Steve Perlman, founder of the cloud-based gaming-on-demand service OnLive, claims to have discovered a new method of wireless communications that would not only drastically outpace what we have now, but would actually disprove many of the accepted rules of how wireless communications in general work.
First things first: This theory popped up in a presentation Perlman gave at the NExTWORK conference, and only received a small mention. There was no demonstration, no real proof given, and since his proposal flies directly in the face of the Shannon-Hartley Theorem, a guideline for wireless technologies, we're not inclined to really believe his claims. But! Sometimes somebody says something so crazy with such confidence that you have to sit up and take notice, and this particular idea would have such massive effects on communications technology that we're bound to at least encourage discussion about it. That's not to be taken as an endorsement, though.
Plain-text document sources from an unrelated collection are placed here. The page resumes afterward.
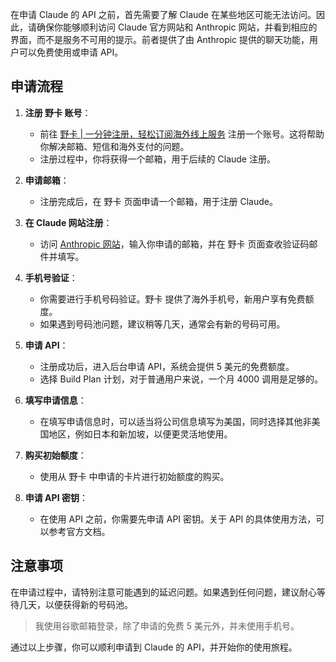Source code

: 在申请 Claude 的 API 之前，首先需要了解 Claude 在某些地区可能无法访问。因此，请确保你能够顺利访问 Claude 官方网站和 Anthropic 网站，并看到相应的界面，而不是服务不可用的提示。前者提供了由 Anthropic 提供的聊天功能，用户可以免费使用或申请 API。

## 申请流程

1. **注册 野卡 账号**：
   - 前往 [野卡 | 一分钟注册，轻松订阅海外线上服务](https://bit.ly/bewildcard) 注册一个账号。这将帮助你解决邮箱、短信和海外支付的问题。
   - 注册过程中，你将获得一个邮箱，用于后续的 Claude 注册。

2. **申请邮箱**：
   - 注册完成后，在 野卡 页面申请一个邮箱，用于注册 Claude。

3. **在 Claude 网站注册**：
   - 访问 [Anthropic 网站](https://www.anthropic.com)，输入你申请的邮箱，并在 野卡 页面查收验证码邮件并填写。

4. **手机号验证**：
   - 你需要进行手机号码验证。野卡 提供了海外手机号，新用户享有免费额度。
   - 如果遇到号码池问题，建议稍等几天，通常会有新的号码可用。

5. **申请 API**：
   - 注册成功后，进入后台申请 API，系统会提供 5 美元的免费额度。
   - 选择 Build Plan 计划，对于普通用户来说，一个月 4000 调用是足够的。

6. **填写申请信息**：
   - 在填写申请信息时，可以适当将公司信息填写为美国，同时选择其他非美国地区，例如日本和新加坡，以便更灵活地使用。

7. **购买初始额度**：
   - 使用从 野卡 中申请的卡片进行初始额度的购买。

8. **申请 API 密钥**：
   - 在使用 API 之前，你需要先申请 API 密钥。关于 API 的具体使用方法，可以参考官方文档。

## 注意事项

在申请过程中，请特别注意可能遇到的延迟问题。如果遇到任何问题，建议耐心等待几天，以便获得新的号码池。

> 我使用谷歌邮箱登录，除了申请的免费 5 美元外，并未使用手机号。

通过以上步骤，你可以顺利申请到 Claude 的 API，并开始你的使用旅程。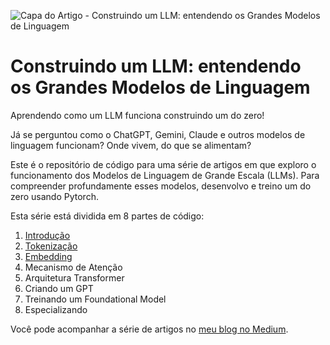 ![Capa do Artigo - Construindo um LLM: entendendo os Grandes Modelos de Linguagem](assets/Cover.png)
# Construindo um LLM: entendendo os Grandes Modelos de Linguagem
Aprendendo como um LLM funciona construindo um do zero!

Já se perguntou como o ChatGPT, Gemini, Claude e outros modelos de linguagem funcionam? Onde vivem, do que se alimentam?

Este é o repositório de código para uma série de artigos em que exploro o funcionamento dos Modelos de Linguagem de Grande Escala (LLMs). Para compreender profundamente esses modelos, desenvolvo e treino um do zero usando Pytorch.


Esta série está dividida em 8 partes de código:

1. [Introdução](https://blog.zfab.me/construindo-um-llm-entendendo-os-grandes-modelos-de-linguagem-b37884219eaa)
2. [Tokenização](/notebook/2-tokenizacao.ipynb)
3. [Embedding](/notebook/3-embedding.ipynb)
4. Mecanismo de Atenção
5. Arquitetura Transformer
6. Criando um GPT
7. Treinando um Foundational Model
8. Especializando


Você pode acompanhar a série de artigos no [meu blog no Medium](https://blog.zfab.me/).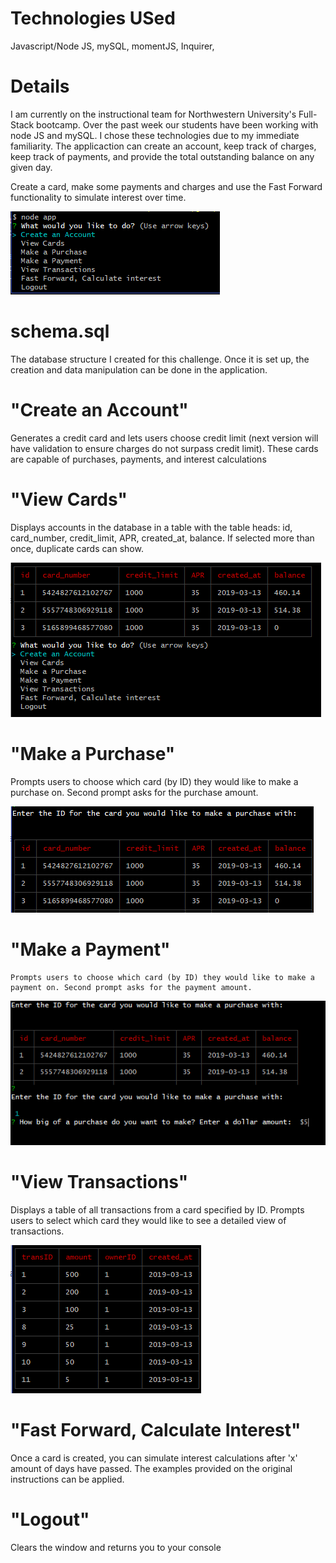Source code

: # Technologies USed
   Javascript/Node JS,
   mySQL,
   momentJS,
   Inquirer,

# Details
   I am currently on the instructional team for Northwestern University's Full-Stack bootcamp. Over the past week our students have been working with node JS and mySQL. I chose these technologies due to my immediate familiarity. The applicaction can create an account, keep track of charges, keep track of payments, and provide the total outstanding balance on any given day. 

   Create a card, make some payments and charges and use the Fast Forward functionality to simulate interest over time.

   ![main window](/img/main.PNG)

# schema.sql
   The database structure I created for this challenge. Once it is set up, the creation and data manipulation can be done in the application.

# "Create an Account"
   Generates a credit card and lets users choose credit limit (next version will have validation to ensure charges do not surpass credit limit). These cards are capable of purchases, payments, and interest calculations


# "View Cards"
   Displays accounts in the database in a table with the table heads: id, card_number, credit_limit, APR, created_at, balance. If selected more than once, duplicate cards can show.

   ![view cards](/img/view-cards.PNG)

# "Make a Purchase"
   Prompts users to choose which card (by ID) they would like to make a purchase on. Second prompt asks for the purchase amount.

   ![make a purchase](/img/purchase.PNG)

# "Make a Payment"
    Prompts users to choose which card (by ID) they would like to make a payment on. Second prompt asks for the payment amount.

![make a payment](/img/payment.PNG)

# "View Transactions"
   Displays a table of all transactions from a card specified by ID. Prompts users to select which card they would like to see a detailed view of transactions.

   ![see transactions](/img/transactions.PNG)

# "Fast Forward, Calculate Interest"
   Once a card is created, you can simulate interest calculations after 'x' amount of days have passed. The examples provided on the original instructions can be applied.

# "Logout"
   Clears the window and returns you to your console

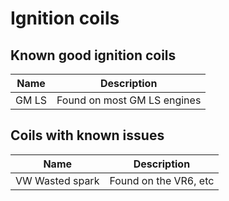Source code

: # Ignition coils 

## Known good ignition coils 

| Name | Description |
|------------|----------|
| GM LS | Found on most GM LS engines |



## Coils with known issues

| Name | Description |
|------------|----------|
| VW Wasted spark | Found on the VR6, etc |
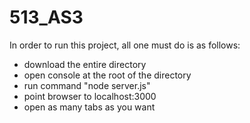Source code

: # 513_AS3
In order to run this project, all one must do is as follows:
- download the entire directory
- open console at the root of the directory
- run command "node server.js"
- point browser to localhost:3000
- open as many tabs as you want
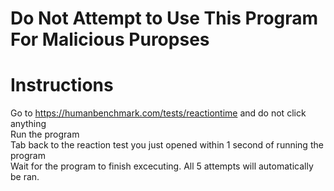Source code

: # Do Not Attempt to Use This Program For Malicious Puropses

# Instructions
Go to https://humanbenchmark.com/tests/reactiontime and do not click anything<br/>
Run the program<br/>
Tab back to the reaction test you just opened within 1 second of running the program<br/>
Wait for the program to finish excecuting. All 5 attempts will automatically be ran.<br/>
Now that the disclaimer is out of the way, here's what Perlman (all to briefly) proposed. DIDO is an entirely new radio system, with different towers and different chips that work in an (as yet undisclosed) entirely different way. He claims that DIDO would also be able to broadcast through solid objects that usually block cell signals, that it needs no bigger tower than a small base station "the size of a router," and that the base stations can broadcast a signal much farther than usual towers--up to 30 miles, at which point they'd be dealing with the curvature of the Earth, which Perlman says does not deter them.
Perlman said that his DIDO (distributed-input-distributed-output) system overcomes the traditional broadband system in which each user gets a small piece of the overall bandwidth of the tower to which they're connected. Instead, with DIDO, each user would be able to access the full speed of the tower.
Wired interviewed an electrical engineering professor who noted that elements of the Shannon-Hartley Theorem have in fact been disproved, or at least altered, with multiple-input-multiple-output systems, currently being used in the latest 4G tech. But nobody has yet seen Perlman's DIDO system in action, though he has patented it and insists he is "as confident" about DIDO as anything else he's ever designed. Us? We're skeptical--but that doesn't mean we wouldn't welcome a revolutionary wireless system.